What is the point of a commitment ceremony?
There's all types of reasons really. Some don't feel its fair that people though straight people can marry and, other people can't. (1) Some of don't like the thought of the state being in their business.(2) And then there's the folks who tried you traditional state bound marriage and it didn't work out for them.(3)
Theres lots of straight people who have them for a variety of reasons.
Some can be extremly extravagant church ceremonies, some can be a simple backyard gathering for friends and loved ones.(4)
So even though they can cost just as much as a traditional state bound marriage can but if the two who are making the comment to each other and God feel this is what they want and how they want to do it, there's nothing wrong with that fact.(5)
Is it different? Sure it is! However, I don't see the two involved as being any less committed because they don't have a piece of paper on file with a state somewhere.(6)
-A
I just wanted to add another perspective on the points made in the above post.
(1) Personally, I have always found this answer against marriage licenses as bogus. The government does not have the power to dictate who can be together and who cannot. Free citizens can do as they please under the law. The government can only DEFINE what "marriage" is. Those unions not meeting its definition are still able to unite under another term.
(2) This answer strikes me as coming from the chronically paranoid, maybe the illogical,
(or mentally ill) , as it is HIGHLY improbable to keep the government out of one's business or stay off of the grid AND lead an ordinary life. If someone owns a house, has a bank account, or rents a room, Uncle Sam knows about it.
(3) I've gotta say it: BOGUS!
If a "traditional" marriage didn't work out, it's unlikely that the cause of that was having it publicly and/or legally recognized. I have only personally heard this excuse used by those who wanted the benefits of a relationship without having to GIVE ANYTHING UP. They use the "non-traditional" route now as a way of avoiding responsibility and, thereby, liability.
(4) And if one is willing to go to all this trouble, why is legal recognition unacceptable?
(5) Actually...there is something wrong with it. Adequate has done a "more than adequate" (no pun intended
) job of explaining it already, so I won't rehash. The point is this: if money is not an issue, and shame is not an issue, and backing out/reneging is not an issue, and you will be surrounded by those who will keep you loyal to your commitment by their witness, and "it's no big deal because it's just a piece of paper" then why is it so important NOT to be legally recognized?
(6) See, I wanna agree with you, but people are fickle. We make decisions and sometimes change our minds when we realize that everything isn't as we want. Instead of making difficult decisions or sacrifices, we can sometimes become overwhelmed. Some of us then run away from our problems instead of facing them. This is why government was created! To keep us loyal to our agreements and obligations in those weaker moments.
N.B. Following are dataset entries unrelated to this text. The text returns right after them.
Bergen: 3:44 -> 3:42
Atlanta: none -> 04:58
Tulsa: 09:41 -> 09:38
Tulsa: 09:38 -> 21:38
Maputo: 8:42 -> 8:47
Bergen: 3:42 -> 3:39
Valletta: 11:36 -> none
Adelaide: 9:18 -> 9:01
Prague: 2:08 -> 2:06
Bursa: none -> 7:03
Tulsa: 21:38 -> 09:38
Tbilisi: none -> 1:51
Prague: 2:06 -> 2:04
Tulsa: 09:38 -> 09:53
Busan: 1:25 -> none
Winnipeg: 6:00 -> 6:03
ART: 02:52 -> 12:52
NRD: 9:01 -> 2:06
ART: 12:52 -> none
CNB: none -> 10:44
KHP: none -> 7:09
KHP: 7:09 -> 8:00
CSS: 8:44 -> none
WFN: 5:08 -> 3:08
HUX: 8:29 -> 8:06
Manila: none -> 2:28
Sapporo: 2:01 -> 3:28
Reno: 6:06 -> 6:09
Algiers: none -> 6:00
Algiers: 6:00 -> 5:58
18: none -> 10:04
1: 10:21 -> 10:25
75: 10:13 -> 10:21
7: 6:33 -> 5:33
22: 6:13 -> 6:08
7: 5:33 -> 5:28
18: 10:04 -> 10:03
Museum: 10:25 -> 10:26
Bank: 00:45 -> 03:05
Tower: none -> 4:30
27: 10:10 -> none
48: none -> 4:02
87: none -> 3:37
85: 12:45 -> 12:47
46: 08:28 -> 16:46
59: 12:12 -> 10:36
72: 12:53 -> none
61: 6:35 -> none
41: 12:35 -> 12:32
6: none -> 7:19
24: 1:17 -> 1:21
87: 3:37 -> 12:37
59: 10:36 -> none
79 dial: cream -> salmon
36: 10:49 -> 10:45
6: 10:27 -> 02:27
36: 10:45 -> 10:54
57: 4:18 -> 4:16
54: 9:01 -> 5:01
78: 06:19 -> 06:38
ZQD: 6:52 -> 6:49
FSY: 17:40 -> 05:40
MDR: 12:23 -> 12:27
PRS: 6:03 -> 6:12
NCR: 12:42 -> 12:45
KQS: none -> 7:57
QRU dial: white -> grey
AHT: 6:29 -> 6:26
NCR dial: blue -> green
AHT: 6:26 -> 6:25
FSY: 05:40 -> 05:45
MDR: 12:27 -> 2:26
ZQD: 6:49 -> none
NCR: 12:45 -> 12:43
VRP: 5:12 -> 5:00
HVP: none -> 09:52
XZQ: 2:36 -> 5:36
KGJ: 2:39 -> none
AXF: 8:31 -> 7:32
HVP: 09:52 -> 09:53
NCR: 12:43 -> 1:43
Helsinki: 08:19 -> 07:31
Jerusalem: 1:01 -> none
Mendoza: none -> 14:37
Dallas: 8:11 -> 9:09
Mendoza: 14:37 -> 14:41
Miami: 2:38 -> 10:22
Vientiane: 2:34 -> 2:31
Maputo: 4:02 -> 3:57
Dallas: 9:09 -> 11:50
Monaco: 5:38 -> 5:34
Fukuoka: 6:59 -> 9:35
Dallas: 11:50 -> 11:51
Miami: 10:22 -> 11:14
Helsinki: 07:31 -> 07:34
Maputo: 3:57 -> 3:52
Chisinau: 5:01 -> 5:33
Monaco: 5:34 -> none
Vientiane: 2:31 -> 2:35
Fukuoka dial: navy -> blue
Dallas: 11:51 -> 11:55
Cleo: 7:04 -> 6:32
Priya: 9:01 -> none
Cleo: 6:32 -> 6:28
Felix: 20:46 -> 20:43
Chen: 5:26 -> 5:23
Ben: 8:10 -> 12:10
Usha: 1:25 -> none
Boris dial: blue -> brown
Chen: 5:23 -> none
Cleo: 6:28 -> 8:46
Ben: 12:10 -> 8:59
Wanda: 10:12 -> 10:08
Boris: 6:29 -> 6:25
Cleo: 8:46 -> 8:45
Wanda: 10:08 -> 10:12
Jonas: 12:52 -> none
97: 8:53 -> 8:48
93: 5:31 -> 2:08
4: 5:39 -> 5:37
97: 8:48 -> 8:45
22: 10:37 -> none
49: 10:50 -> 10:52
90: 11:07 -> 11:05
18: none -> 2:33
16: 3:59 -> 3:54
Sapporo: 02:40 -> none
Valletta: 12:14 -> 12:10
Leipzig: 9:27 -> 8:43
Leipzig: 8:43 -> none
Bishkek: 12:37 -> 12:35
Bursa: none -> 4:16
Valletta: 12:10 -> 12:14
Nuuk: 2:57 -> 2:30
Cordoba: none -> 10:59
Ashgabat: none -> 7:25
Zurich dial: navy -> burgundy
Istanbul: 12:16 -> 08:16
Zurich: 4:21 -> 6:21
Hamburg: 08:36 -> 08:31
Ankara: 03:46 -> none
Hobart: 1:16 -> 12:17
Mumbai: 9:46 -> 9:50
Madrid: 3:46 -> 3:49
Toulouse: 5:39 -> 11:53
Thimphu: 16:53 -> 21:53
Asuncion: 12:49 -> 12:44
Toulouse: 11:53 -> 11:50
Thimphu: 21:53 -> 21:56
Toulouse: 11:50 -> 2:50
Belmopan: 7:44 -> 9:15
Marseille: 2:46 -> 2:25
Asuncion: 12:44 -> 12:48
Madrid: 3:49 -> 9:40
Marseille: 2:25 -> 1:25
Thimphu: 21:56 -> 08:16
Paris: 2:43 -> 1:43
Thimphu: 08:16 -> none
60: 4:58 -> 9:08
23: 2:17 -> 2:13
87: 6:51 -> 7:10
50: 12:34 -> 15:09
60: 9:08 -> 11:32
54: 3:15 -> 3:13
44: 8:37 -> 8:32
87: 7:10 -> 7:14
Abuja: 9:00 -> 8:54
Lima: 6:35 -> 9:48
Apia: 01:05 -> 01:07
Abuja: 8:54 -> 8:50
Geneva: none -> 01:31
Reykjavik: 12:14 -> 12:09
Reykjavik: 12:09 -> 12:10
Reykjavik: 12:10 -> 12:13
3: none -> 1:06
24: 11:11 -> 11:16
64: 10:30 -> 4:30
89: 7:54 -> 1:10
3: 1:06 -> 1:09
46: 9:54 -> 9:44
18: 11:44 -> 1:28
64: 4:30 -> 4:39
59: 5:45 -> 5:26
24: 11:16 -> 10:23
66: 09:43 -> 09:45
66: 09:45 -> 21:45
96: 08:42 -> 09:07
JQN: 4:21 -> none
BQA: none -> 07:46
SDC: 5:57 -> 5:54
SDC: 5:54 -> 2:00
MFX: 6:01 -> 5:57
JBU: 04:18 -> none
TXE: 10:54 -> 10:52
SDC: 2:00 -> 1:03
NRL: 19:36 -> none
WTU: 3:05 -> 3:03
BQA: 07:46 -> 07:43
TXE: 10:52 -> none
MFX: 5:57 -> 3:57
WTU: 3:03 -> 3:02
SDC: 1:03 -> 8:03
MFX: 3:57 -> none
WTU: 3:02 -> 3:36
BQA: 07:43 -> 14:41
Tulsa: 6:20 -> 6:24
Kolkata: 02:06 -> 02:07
If one party of the couple in your scenario realizes that their dearly beloved bites their toenails instead of clipping them, they might opt to play dead and skip town instead of going through the "work" of a divorce. If they were actually married, there will be a PUBLIC RECORD of that union. If not, then he/she can just move to North Dakota and hook up with a rancher and start all over. That "piece of paper" is sometimes all that keeps people loyal.
P.S.
OP, I see where you were going with this thread, but in checking the link you posted, I noticed it was for Puerto Vallarta, Mexico. If I am not mistaken, birth certificates in Mexico are not handed out manditorily as they are in other countries. There is a charge for them, and not all Mexican born citizens have them because they can not all afford them. When I scrolled down on your link, they noted that a birth certificate was required for the civil ceremony, where it was not for the alternative "spiritual" one. This might be why they offered two types.
So, all things considered, if you qualify for a license and want to be united...get married, throw a party, and call it a day.
If it boils down to cost and you can't afford it, you probably shouldn't even be dating. People should be mature in all ways; physically, mentally, spiriturally, financially, and otherwise before engaging in something that could render them responsible for another human life. Just my two cents.